══ Text passage ══

An important change is taking place in the world of wealth management. In the past, investors looking to outperform the market would turn to actively managed mutual funds or even hedge fund managers looking for that performance.

But with the advent of exchange-traded funds, a new cadre of sophisticated financial advisers have emerged that are using passive instruments like ETFs to implement active portfolio management strategies that search out strong returns while managing risk.

Kim Arthur is part of this new group of advisers. As the founder and CEO of Main Management LLC in San Francisco, Arthur manages more than $325 million in sophisticated ETF-only strategies. He spoke recently with IndexUniverse.com to explain how he does it, and what areas of the market are attractive right now.

 

IndexUniverse.com (IU.com): Tell me a bit about your firm.

Kim Arthur, CEO, Main Management LLC (Arthur): The firm was founded seven years ago, with the prevailing philosophy that we wanted to be a fiduciary for our clients and provide them with a liquid, transparent, diversified wealth management solution.

When we looked around to see what products were available to help us achieve that end goal, we found ETFs [exchange-traded funds]. There were about 100 ETFs available at that time, and now there are about 900, and more are being added all the time.

We started out in 2002 with $25 million in assets, and we’re now at $325 million. Along the way, the embedded fees in the ETFs have come down, and the liquidity has increased dramatically. We have been able to pass those savings on to our clients.

IU.com: What attracted you to ETFs?

They were liquid, transparent and diversified, and they had the additional benefits of being low cost and tax aware.

IU.com: What strategies do you offer?

Arthur: We started with a single strategy focused on sector rotation domestically. But today, we have six strategies, including a global portfolio allocation strategy, which we see as a one-stop solution for wealth management. [The other strategies include] international, buy-write and more. We can also put options overlays on our portfolios to manage risk and create cash flow streams.

IU.com: How do you approach building an ETF portfolio? How do you decide how much to allocate to what and where to place your bets?

═══

● Problems to work on
• A. Answer these questions from the ETF interview:
(i) How many ETFs were available when the firm was founded, and about how many are there now?
(ii) How much in assets did the firm start with in 2002?
(iii) How many strategies does the firm offer today?
• B. Can you continue the ETF interview past its last line, carrying on the conversation from there?

══ Extracted material ══

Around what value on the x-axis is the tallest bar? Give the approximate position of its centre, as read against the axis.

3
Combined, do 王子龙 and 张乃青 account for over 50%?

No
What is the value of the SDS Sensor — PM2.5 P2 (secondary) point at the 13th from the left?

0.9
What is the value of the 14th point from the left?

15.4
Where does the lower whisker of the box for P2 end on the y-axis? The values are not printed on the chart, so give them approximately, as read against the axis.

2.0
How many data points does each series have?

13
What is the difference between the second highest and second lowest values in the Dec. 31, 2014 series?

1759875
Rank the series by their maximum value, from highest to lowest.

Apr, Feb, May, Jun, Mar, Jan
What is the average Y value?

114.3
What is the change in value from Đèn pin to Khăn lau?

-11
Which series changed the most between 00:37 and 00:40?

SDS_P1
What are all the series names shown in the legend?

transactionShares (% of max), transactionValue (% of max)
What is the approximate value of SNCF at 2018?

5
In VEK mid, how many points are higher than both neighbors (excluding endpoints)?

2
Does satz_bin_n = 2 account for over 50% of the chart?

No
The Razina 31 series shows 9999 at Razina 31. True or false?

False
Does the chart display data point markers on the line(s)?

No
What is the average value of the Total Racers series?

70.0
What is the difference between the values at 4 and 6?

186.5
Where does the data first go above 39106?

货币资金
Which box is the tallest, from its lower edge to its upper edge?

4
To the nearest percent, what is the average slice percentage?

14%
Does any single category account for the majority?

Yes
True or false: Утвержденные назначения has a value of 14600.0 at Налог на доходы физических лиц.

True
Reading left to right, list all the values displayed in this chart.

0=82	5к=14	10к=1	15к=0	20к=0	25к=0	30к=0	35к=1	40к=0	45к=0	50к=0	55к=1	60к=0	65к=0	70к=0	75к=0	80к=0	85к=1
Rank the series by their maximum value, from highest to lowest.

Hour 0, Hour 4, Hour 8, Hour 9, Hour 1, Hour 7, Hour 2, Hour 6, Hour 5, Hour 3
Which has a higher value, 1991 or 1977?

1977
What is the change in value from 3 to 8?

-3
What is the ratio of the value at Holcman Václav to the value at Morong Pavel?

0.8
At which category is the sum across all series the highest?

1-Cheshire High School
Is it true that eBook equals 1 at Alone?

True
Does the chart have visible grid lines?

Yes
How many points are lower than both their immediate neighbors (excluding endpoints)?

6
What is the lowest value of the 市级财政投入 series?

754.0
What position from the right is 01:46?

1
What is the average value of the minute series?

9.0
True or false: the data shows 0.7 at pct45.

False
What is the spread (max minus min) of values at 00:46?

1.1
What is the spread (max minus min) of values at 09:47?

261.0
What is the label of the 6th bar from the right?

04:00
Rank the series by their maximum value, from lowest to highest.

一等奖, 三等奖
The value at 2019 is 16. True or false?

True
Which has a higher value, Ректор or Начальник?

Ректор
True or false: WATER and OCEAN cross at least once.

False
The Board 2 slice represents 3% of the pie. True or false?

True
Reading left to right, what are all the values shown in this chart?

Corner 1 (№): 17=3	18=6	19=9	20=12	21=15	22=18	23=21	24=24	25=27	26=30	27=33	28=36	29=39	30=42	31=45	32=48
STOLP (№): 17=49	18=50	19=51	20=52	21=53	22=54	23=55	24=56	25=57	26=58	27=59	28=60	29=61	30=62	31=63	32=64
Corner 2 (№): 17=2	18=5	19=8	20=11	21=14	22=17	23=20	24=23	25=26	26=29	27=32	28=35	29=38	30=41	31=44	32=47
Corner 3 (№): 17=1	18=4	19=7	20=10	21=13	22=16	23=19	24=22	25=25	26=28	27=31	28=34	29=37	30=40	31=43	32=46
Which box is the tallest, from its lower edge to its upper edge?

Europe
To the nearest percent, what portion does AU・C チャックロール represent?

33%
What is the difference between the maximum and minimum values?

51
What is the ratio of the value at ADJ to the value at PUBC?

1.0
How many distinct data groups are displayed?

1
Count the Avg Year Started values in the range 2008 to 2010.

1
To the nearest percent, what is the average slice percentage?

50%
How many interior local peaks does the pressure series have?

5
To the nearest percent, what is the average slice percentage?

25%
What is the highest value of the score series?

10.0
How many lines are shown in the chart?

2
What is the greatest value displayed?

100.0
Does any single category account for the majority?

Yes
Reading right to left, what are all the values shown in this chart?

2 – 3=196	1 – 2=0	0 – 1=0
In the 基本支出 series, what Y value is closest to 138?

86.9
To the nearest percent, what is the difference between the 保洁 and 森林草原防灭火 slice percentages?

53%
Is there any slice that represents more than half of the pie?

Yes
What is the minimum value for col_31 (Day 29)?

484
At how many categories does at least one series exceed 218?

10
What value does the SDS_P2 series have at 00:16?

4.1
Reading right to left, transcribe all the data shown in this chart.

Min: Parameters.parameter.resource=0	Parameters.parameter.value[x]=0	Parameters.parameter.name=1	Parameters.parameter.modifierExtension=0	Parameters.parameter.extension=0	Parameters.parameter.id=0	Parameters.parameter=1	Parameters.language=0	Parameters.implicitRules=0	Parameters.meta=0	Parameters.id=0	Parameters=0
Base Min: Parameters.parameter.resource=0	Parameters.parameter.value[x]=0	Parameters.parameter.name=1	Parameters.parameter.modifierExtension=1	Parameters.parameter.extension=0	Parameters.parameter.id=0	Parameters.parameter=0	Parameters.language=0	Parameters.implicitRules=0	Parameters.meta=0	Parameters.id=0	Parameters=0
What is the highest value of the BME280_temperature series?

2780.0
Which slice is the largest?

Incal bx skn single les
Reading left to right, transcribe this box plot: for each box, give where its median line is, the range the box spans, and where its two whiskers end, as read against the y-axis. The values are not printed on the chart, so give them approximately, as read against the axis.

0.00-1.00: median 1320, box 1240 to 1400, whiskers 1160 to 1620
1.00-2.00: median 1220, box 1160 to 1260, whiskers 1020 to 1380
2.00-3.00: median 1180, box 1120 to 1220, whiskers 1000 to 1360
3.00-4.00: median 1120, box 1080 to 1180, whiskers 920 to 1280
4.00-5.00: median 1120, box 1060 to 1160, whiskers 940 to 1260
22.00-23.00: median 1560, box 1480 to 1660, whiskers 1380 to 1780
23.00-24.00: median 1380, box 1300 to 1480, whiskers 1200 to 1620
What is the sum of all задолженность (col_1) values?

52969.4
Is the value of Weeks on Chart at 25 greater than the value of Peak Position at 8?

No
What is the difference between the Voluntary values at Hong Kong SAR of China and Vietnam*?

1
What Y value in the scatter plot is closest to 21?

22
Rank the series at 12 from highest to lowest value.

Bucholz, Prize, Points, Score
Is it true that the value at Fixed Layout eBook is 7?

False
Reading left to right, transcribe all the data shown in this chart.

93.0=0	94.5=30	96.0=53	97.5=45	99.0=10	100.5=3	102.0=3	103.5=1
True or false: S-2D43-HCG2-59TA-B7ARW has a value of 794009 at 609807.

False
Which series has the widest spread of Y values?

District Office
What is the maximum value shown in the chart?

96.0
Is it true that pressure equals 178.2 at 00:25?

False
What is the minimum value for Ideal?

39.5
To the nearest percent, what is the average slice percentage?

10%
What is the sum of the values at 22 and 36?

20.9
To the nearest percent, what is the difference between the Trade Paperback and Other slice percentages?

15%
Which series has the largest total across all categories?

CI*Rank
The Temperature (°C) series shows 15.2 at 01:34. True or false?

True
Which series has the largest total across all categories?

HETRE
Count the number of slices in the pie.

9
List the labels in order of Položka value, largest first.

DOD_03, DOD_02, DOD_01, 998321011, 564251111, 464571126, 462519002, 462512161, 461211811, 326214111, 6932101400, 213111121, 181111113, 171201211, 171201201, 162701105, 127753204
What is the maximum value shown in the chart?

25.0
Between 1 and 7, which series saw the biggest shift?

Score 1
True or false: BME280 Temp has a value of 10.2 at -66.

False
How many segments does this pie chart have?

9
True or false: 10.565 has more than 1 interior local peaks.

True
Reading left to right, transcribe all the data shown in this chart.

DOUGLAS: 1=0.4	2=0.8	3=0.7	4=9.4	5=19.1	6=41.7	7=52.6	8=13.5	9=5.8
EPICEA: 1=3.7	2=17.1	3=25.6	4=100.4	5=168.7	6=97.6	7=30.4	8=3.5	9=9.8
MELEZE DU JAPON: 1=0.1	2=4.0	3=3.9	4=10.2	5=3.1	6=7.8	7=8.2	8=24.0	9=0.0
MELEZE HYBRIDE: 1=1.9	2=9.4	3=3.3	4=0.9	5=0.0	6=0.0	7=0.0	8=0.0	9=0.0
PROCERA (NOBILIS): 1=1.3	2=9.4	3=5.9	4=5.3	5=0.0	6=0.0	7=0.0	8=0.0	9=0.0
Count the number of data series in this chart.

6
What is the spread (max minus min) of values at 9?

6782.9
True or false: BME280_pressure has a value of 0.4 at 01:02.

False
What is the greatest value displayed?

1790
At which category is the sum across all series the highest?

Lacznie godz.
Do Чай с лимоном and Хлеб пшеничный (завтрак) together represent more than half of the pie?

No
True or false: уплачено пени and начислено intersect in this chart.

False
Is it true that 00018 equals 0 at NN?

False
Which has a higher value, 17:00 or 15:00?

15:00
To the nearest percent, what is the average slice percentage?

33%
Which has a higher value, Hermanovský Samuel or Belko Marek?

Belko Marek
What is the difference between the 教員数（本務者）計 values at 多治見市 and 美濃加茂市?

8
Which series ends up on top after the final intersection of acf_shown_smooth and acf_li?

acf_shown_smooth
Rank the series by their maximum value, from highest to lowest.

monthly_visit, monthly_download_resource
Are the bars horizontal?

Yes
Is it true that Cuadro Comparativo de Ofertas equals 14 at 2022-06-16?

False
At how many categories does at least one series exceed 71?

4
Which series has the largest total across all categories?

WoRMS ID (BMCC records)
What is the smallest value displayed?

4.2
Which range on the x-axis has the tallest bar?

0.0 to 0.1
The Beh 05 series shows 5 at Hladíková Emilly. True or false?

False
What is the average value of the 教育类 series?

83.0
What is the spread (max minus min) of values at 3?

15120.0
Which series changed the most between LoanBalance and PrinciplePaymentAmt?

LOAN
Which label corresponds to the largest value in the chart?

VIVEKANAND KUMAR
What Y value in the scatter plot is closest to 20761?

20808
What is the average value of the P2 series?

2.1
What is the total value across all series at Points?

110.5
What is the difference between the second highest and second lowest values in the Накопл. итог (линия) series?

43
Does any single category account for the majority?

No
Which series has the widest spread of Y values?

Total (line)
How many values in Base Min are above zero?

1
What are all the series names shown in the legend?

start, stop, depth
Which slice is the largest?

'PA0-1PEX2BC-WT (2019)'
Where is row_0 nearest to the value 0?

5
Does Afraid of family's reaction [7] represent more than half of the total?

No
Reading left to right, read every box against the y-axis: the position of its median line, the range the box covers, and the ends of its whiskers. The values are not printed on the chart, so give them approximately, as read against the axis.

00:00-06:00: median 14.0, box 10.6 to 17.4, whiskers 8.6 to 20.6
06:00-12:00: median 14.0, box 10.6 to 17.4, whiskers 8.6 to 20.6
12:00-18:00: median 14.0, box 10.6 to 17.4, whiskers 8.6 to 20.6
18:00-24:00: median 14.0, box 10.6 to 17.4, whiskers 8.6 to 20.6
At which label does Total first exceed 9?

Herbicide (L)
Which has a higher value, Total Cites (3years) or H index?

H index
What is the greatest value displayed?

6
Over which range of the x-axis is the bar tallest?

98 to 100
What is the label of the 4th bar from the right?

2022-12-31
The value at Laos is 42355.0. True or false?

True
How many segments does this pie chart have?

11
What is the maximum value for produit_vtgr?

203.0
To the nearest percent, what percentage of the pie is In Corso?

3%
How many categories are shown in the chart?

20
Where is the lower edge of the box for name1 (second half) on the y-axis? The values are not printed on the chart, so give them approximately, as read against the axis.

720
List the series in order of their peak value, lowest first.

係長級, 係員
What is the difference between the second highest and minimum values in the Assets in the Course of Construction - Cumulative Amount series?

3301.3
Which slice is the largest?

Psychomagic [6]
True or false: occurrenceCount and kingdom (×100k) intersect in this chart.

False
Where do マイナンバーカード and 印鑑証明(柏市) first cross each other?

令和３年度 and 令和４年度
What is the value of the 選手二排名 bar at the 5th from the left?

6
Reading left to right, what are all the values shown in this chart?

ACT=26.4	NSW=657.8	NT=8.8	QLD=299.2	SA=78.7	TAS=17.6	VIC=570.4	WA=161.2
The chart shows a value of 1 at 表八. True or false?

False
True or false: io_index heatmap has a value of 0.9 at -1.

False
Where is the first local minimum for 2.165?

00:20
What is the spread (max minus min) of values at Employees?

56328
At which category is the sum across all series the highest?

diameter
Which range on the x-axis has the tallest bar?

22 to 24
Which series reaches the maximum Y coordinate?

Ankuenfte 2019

═══

● Answers to the exercise
• A.
(i) About 100 then; about 900 now.
(ii) $25 million.
(iii) Six.

• B.
Arthur: We have an institutional-grade advisory board, half of whom are former Wall Street strategists or economists, and we work with them to look at the markets from 30,000 feet. We dig into interest rate forecasts, spreads, currency movements and a great deal more.

Based on the input from our advisory board and from trusted sources we’ve built up over the years on Wall Street, we decide where we are in the economic cycle and where we are going, and we use that to put a strategic allocation in place.

We then switch to a bottoms-up approach, testing various hypotheses and looking back to see how different asset classes have responded to various market conditions in the past.

We also believe in reversion to the mean in sector valuations, so we’ll look at the 10 sectors and compare their valuation today vs. historical valuations at different points in the business cycle. If a sector is attractive on both valuation and timing, we will make an allocation.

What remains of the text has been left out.